Una gestione di beni che presuppone contabilità e movimentazioni per le quali sono indispensabili appunti, la tenuta di un registro e probabilmente un computer. Carte e computer che gli inquirenti stanno cercando nei covi ancora segreti. Elementi essenziali per venire a capo delle ulteriori identità utilizzate, delle coperture e delle complicità che hanno garantito al boss protezione e agibilità durante la latitanza. “Queste cose io, qualora ce le avessi, non le darei mai, non ha senso per il mio tipo di mentalità”, ha in proposito dichiarato Messina Denaro ai magistrati della Procura di Palermo durante gli interrogatori.
Oltre ai retroscena delle stragi di mafia, fra i tanti segreti che il capomafia deceduto si è portato nella tomba vi é soprattutto quello riguardante l’archivio di Totò Riina, che secondo il pentito Nino Giuffré dopo la cattura del capo dei capi di cosa nostra, nel gennaio del 1993, sarebbe stato consegnato al boss di Castelvetrano.

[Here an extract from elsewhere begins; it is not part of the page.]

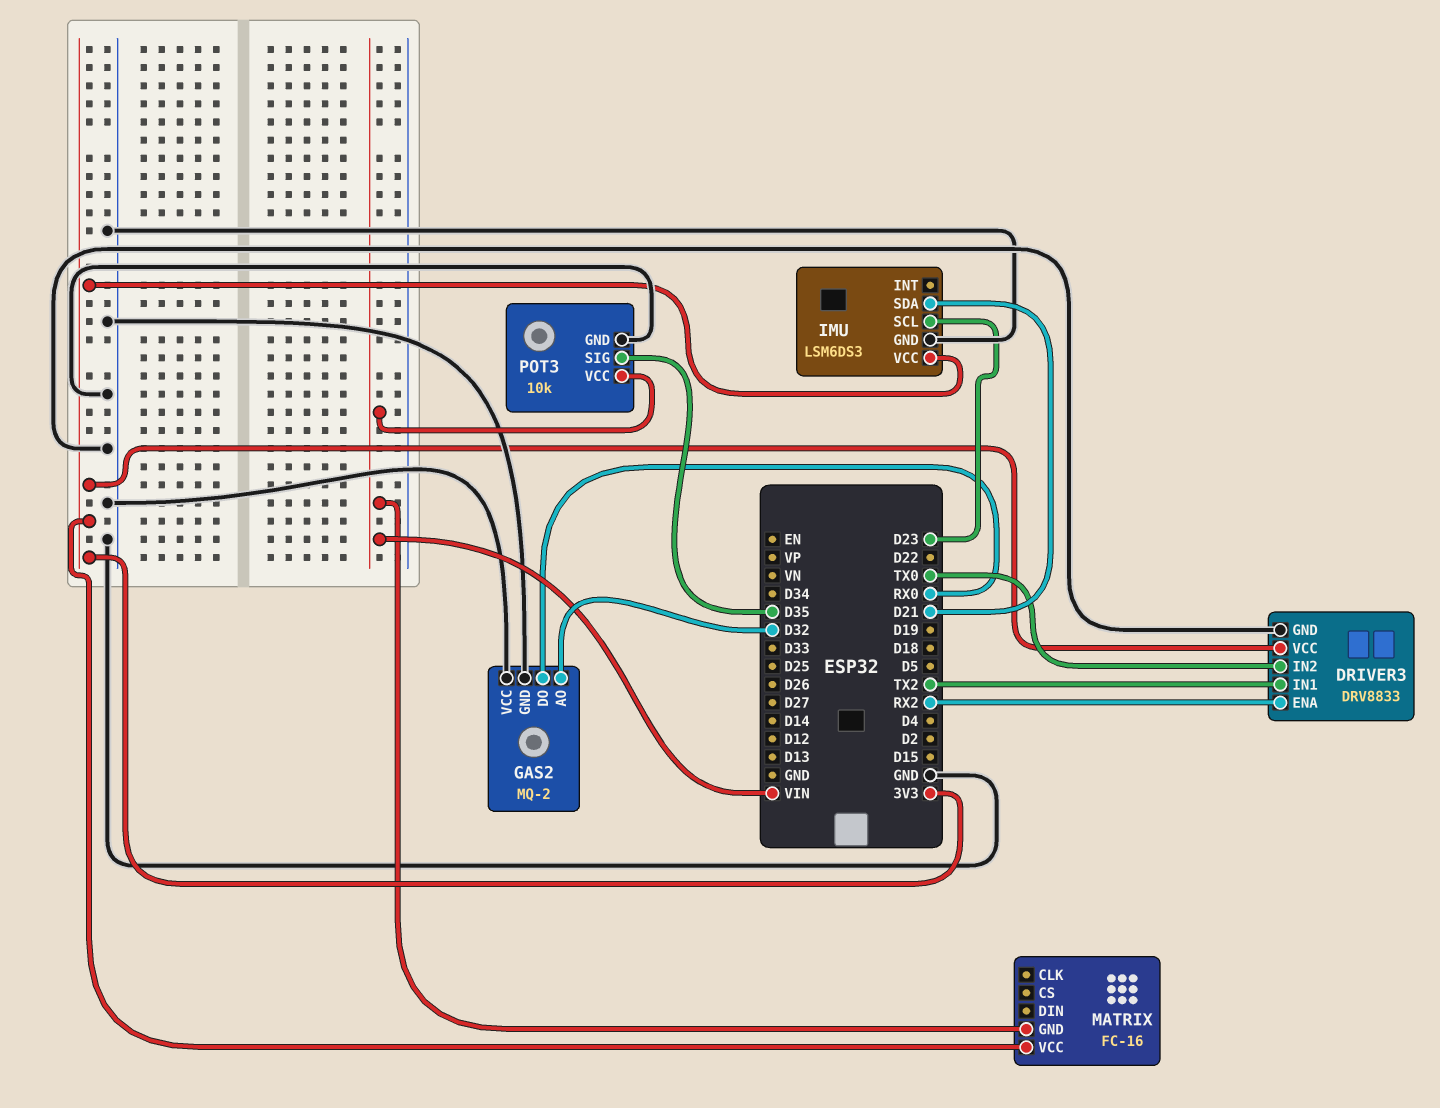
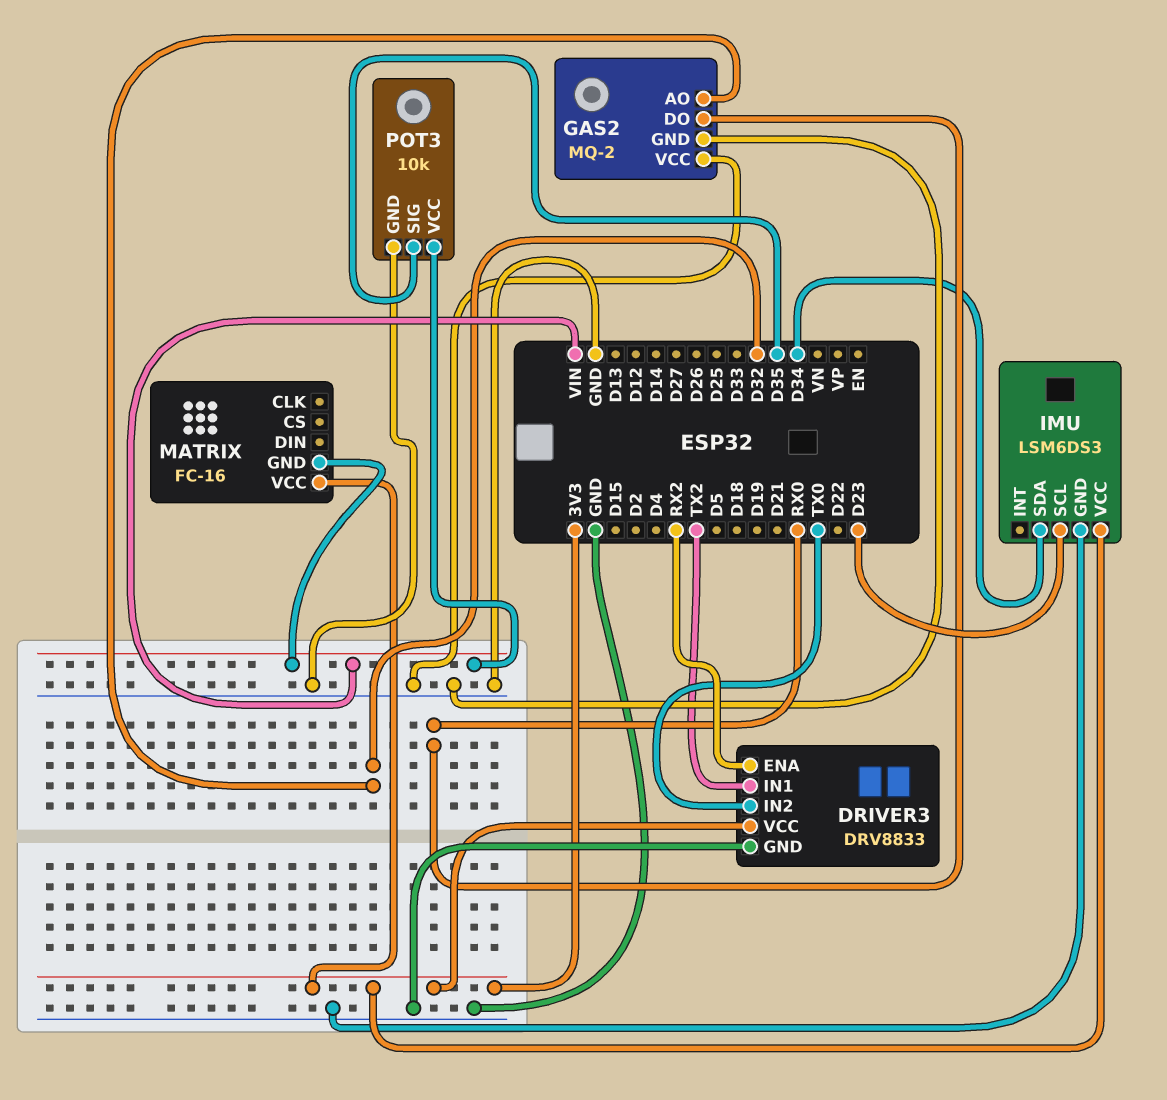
IMU pin SDA: D21 -> D34

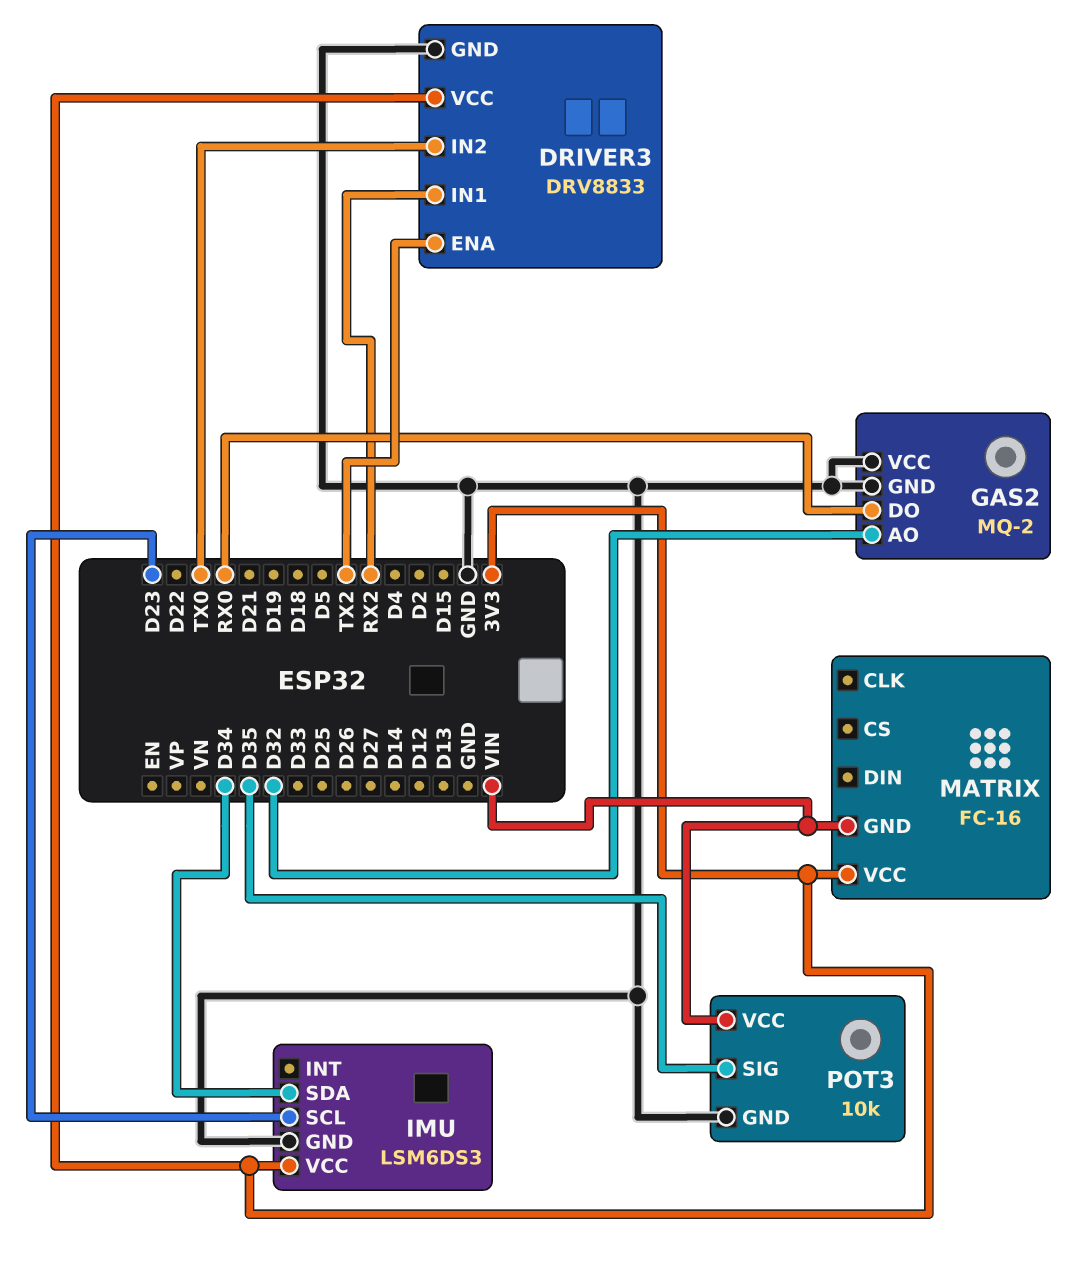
DRIVER3 pin ENA: RX2 -> TX2
DRIVER3 pin IN1: TX2 -> RX2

L’allora giovane rampollo delle cosche trapanesi e il padrino corleonese erano molto legati. “Riina era maniacale nel mettere insieme e conservare tutti i documenti, prendeva appunti anche alle riunioni e li metteva da parte e quelle carte sono finite a Matteo Messina Denaro”, ha affermato con convinzione il pentito Giuffré.
Segreti e misteri che se effettivamente confermati sono comunque destinati ad essere decrittati. L’attenzione ora si sposta a Castelvetrano dove sarà trasferito e sepolto Matteo Messina Denaro. Esclusi i funerali pubblici, saranno minuziosamente radiografate presenze e partecipazioni al lutto dei familiari. Per decifrare eventuali indizi e disinnescare il rischio di giustificare un’esistenza senza senso e senza pietà come quella vissuta da Matteo Messina Denaro. Un’esistenza della quale oltre l’orrore resta il nulla.